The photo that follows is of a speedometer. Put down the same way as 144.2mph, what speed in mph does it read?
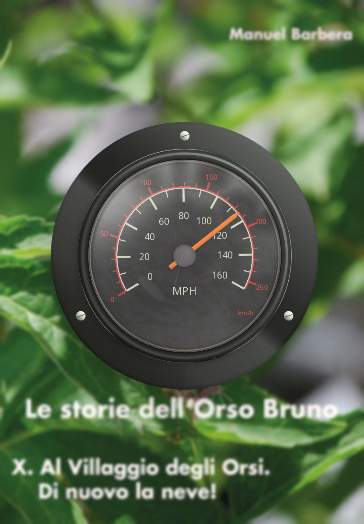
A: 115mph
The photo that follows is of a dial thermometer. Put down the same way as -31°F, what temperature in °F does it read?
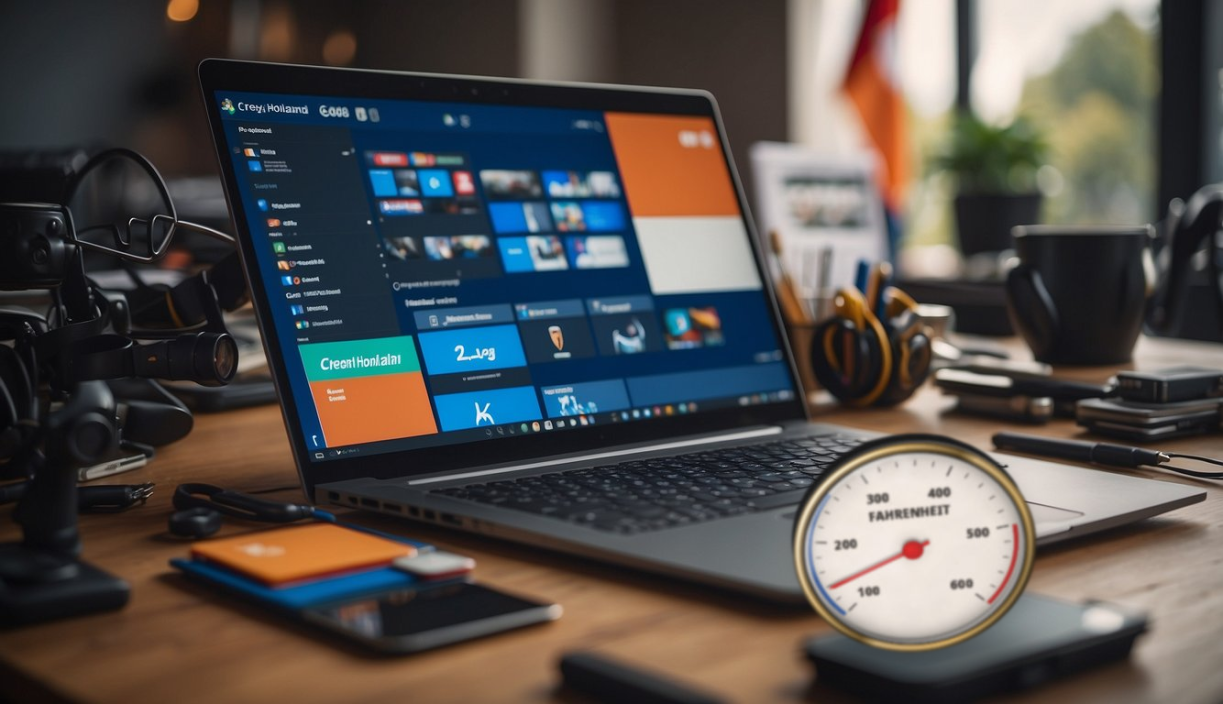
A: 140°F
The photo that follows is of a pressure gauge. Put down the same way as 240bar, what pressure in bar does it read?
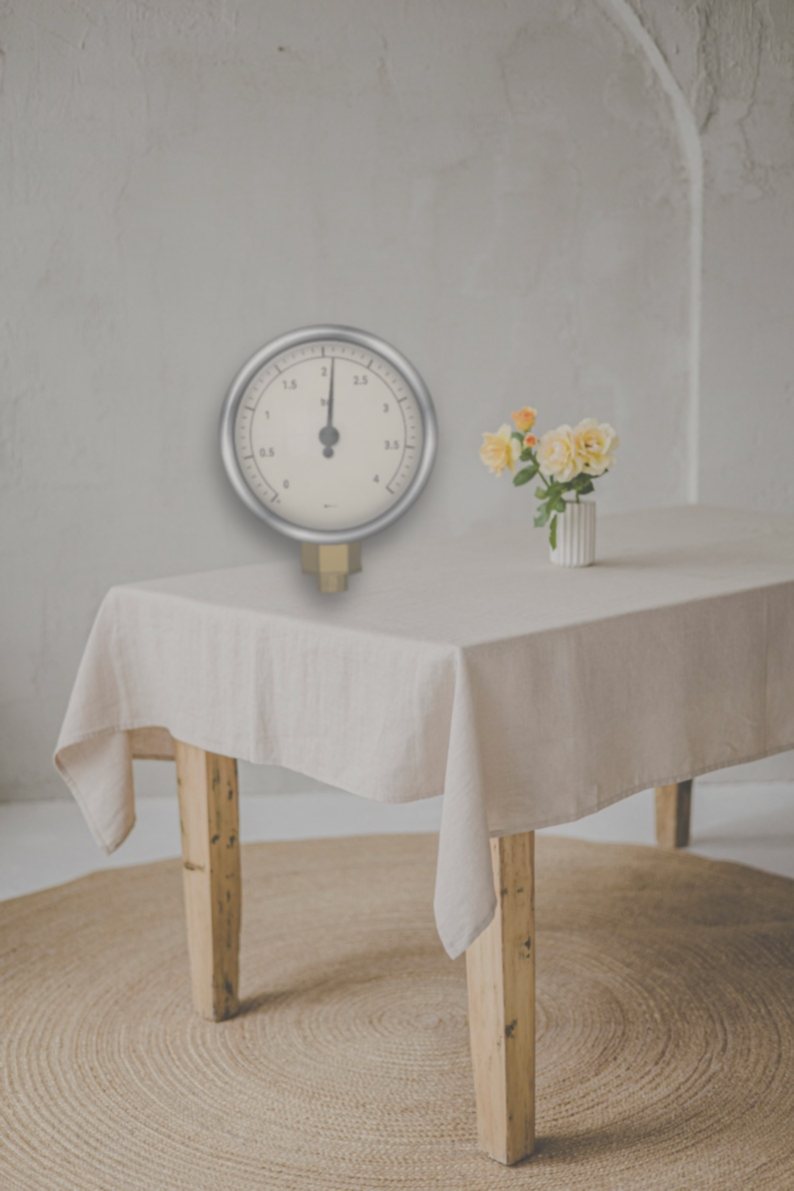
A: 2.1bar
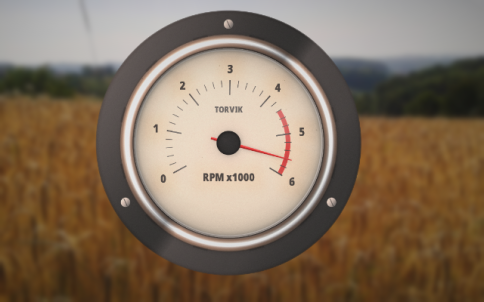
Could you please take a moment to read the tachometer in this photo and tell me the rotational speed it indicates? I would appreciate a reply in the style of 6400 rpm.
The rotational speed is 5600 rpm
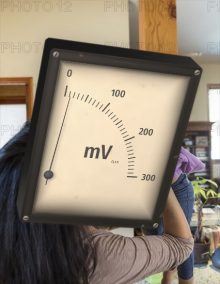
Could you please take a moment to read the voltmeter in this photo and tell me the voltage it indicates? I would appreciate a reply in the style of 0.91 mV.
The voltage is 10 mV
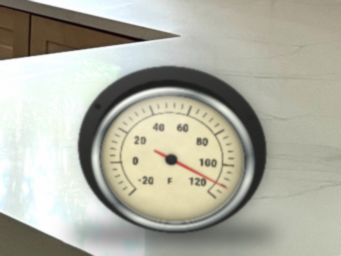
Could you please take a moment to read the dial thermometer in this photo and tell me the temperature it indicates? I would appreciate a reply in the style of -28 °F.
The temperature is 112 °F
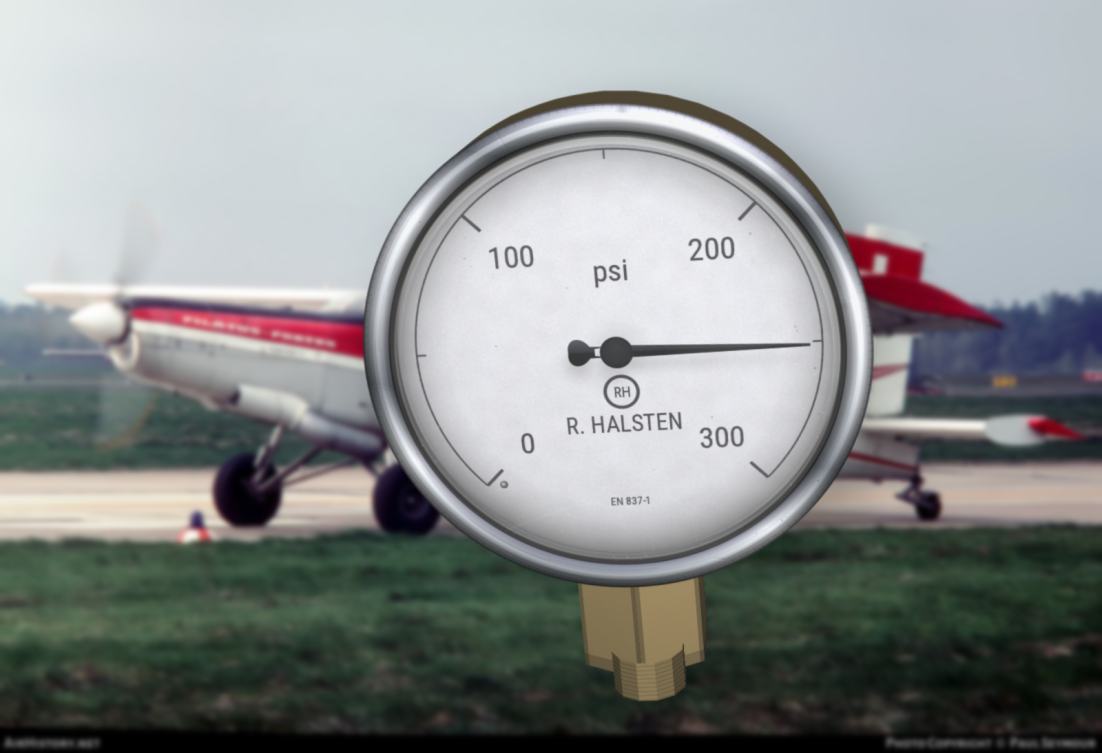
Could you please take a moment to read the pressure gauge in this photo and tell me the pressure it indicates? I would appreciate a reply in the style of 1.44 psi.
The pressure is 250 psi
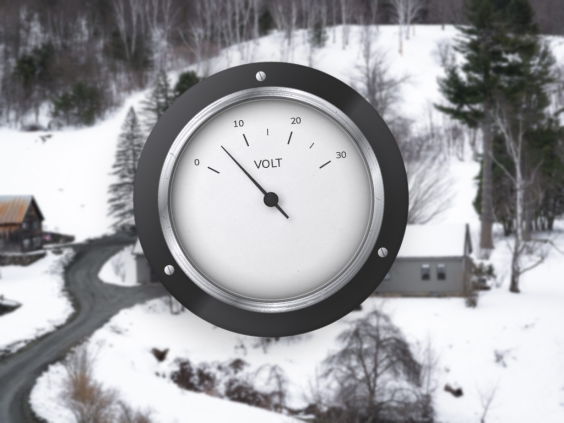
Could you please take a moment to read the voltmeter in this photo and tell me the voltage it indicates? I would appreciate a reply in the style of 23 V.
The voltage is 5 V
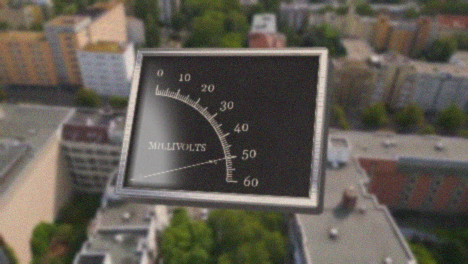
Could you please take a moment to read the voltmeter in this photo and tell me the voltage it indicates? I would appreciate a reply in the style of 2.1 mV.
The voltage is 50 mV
***
EXERCISE AIM ▸
Find each line in the records above that contains the string "gauge" with the same capitalization, and copy those lines out.

RESULT OF THE EXERCISE ▸
The photo that follows is of a pressure gauge. Put down the same way as 240bar, what pressure in bar does it read?
Could you please take a moment to read the pressure gauge in this photo and tell me the pressure it indicates? I would appreciate a reply in the style of 1.44 psi.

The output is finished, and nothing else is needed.